[Common/PyTorch] bugfix: Token-linear fused RoPE impl. for THD tensors. by plugyawn · Pull Request #3057 · NVIDIA/TransformerEngine

plugyawn · 2026-05-28T20:51:37Z

Description

Adds a token-linear implementation of the existing THD fused RoPE path to remove a launch-scaling bug.

Addresses #2866, which finds an interesting case with RoPE scales by freqs_len × n_spans, which is pathological; it should scale by total tokens. I reproduced the issue and found that it's causing a noticeable drops on even plausibly routine shapes. For eg: the [128/512] and [512/128] cases here.

The new kernel reuses the existing fused_rope_block_forward and fused_rope_block_backward device helpers, so the math doesn't change. All we need to do is add a THD-only path that launches one bloc/packed token.

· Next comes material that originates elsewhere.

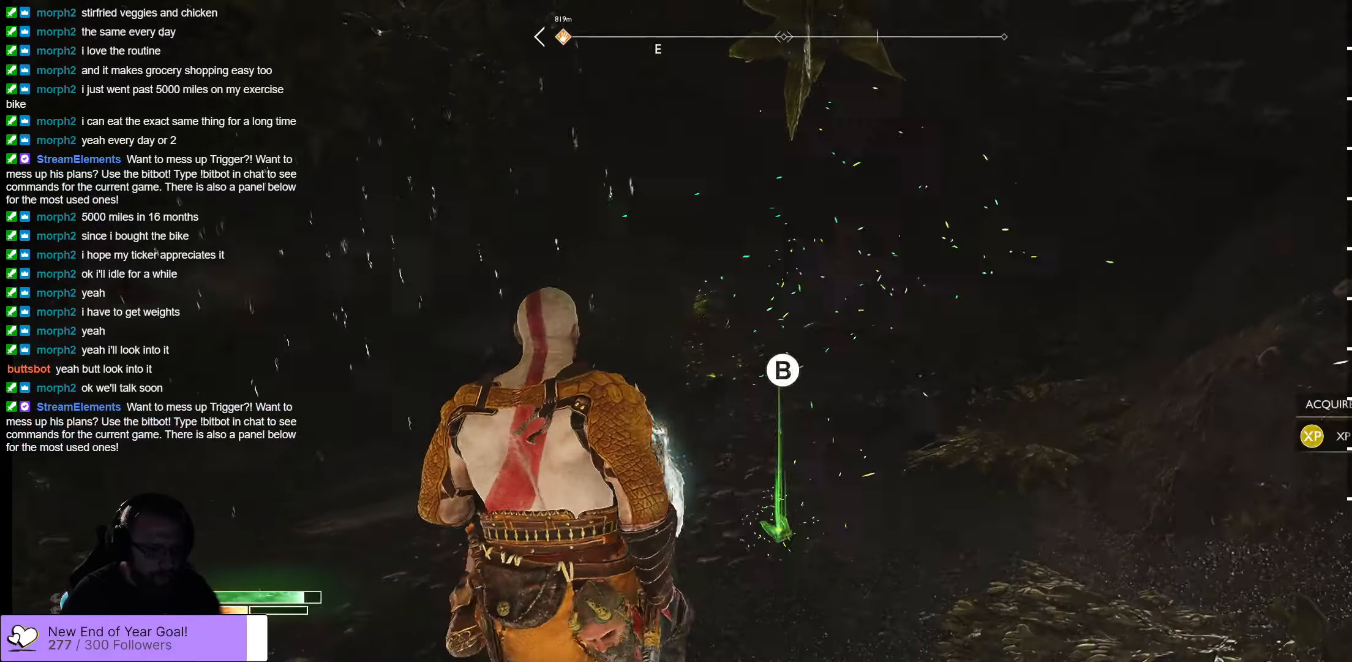
{"buttons": [], "left_stick": "left", "right_stick": "left", "events": [[150, "left_stick", "right"], [266, "left_stick", "center"], [383, "left_stick", "left"]]}
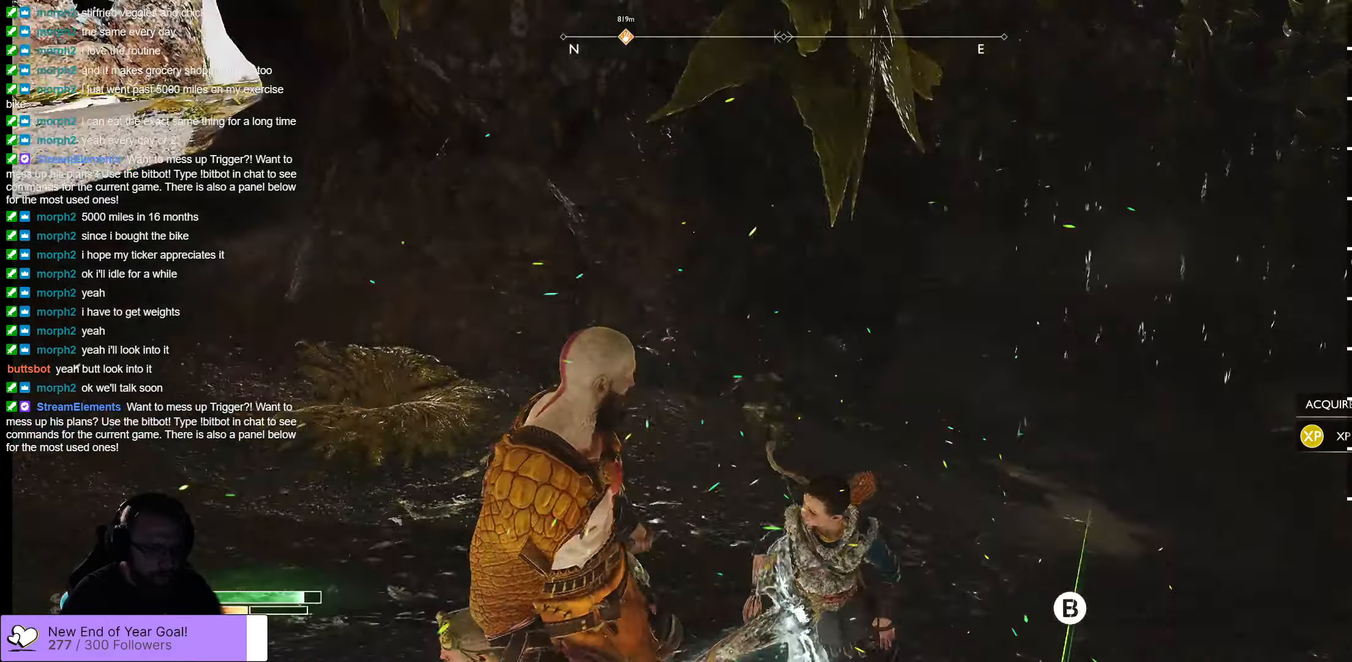
{"buttons": [], "left_stick": "up-left", "right_stick": "up-left", "events": [[100, "left_stick", "center"], [100, "right_stick", "center"], [200, "right_stick", "up-left"], [216, "left_stick", "up-left"]]}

n_seqs	max span	old layer fwd+bwd (ms)	new layer fwd+bwd (ms)	layer speedup	old paired-RoPE share	new paired-RoPE share
128	512	41.8151	23.0284	1.816x	49.12%	6.14%
512	128	102.1047	23.0167	4.436x	79.38%	6.59%
1024	64	182.9933	23.3783	7.827x	88.36%	6.77%
2401	28	401.0516	24.5668	16.325x	94.40%	6.41%

This is mostly pathological, however, so I've added a condition on the dispatch to avoid the unnecessary binary search overhead, although the overhead appears to be not-that-relevant. The condition is: token-linear only when b >= 64 and the old launch would issue ≥ 8× as many blocks as there are tokens. I'm not sure if this the usual shape of TE updates, so I could remove it!

Some more relevant tests:
Microbenchmark on H100 (bf16, h=32, d=d2=128, freqs_len=T_local=65536, single GPU):

n_seqs	old fwd+bwd (ms)	new fwd+bwd (ms)	speedup
1	1.2746	1.2734	1.001x
8	1.8860	1.3827	1.364x
32	3.9359	1.4462	2.722x
128	12.1849	1.5024	8.110x
512	44.9411	1.5600	28.808x
1024	89.1110	1.5919	55.977x
2401	208.4182	1.6373	127.296x

Fixes: #2866.

Type of change

Documentation change (change only to the documentation, either a fix or a new content)
Bug fix (non-breaking change which fixes an issue)
New feature (non-breaking change which adds functionality)
Breaking change (fix or feature that would cause existing functionality to not work as expected)
Infra/Build change
Code refactoring

Changes

Please list the changes introduced in this PR:

Add token-linear THD fused RoPE forward/backward kernels that launch one CUDA block per packed local token row.
Add NVTE_FUSED_ROPE_THD_TOKEN_LINEAR=0|1.
Reuses existing fused_rope_block_forward and fused_rope_block_backward device helpers.

Checklist:

I have read and followed the contributing guidelines
The functionality is complete
I have commented my code, particularly in hard-to-understand areas
I have made corresponding changes to the documentation <<(none?)>>
My changes generate no new warnings
I have added tests that prove my fix is effective or that my feature works
New and existing unit tests pass locally with my changes

greptile-apps · 2026-05-28T21:02:01Z

Greptile Summary

This PR fixes a launch-scaling bug in the THD fused RoPE path where the legacy kernel launched freqs_len × n_seqs CUDA blocks instead of the actual number of packed local tokens, causing severe over-launch for many-sequence workloads. The fix adds a token-linear forward/backward kernel pair that launches one block per packed token row and reuses the existing fused_rope_block_forward/fused_rope_block_backward device helpers unchanged.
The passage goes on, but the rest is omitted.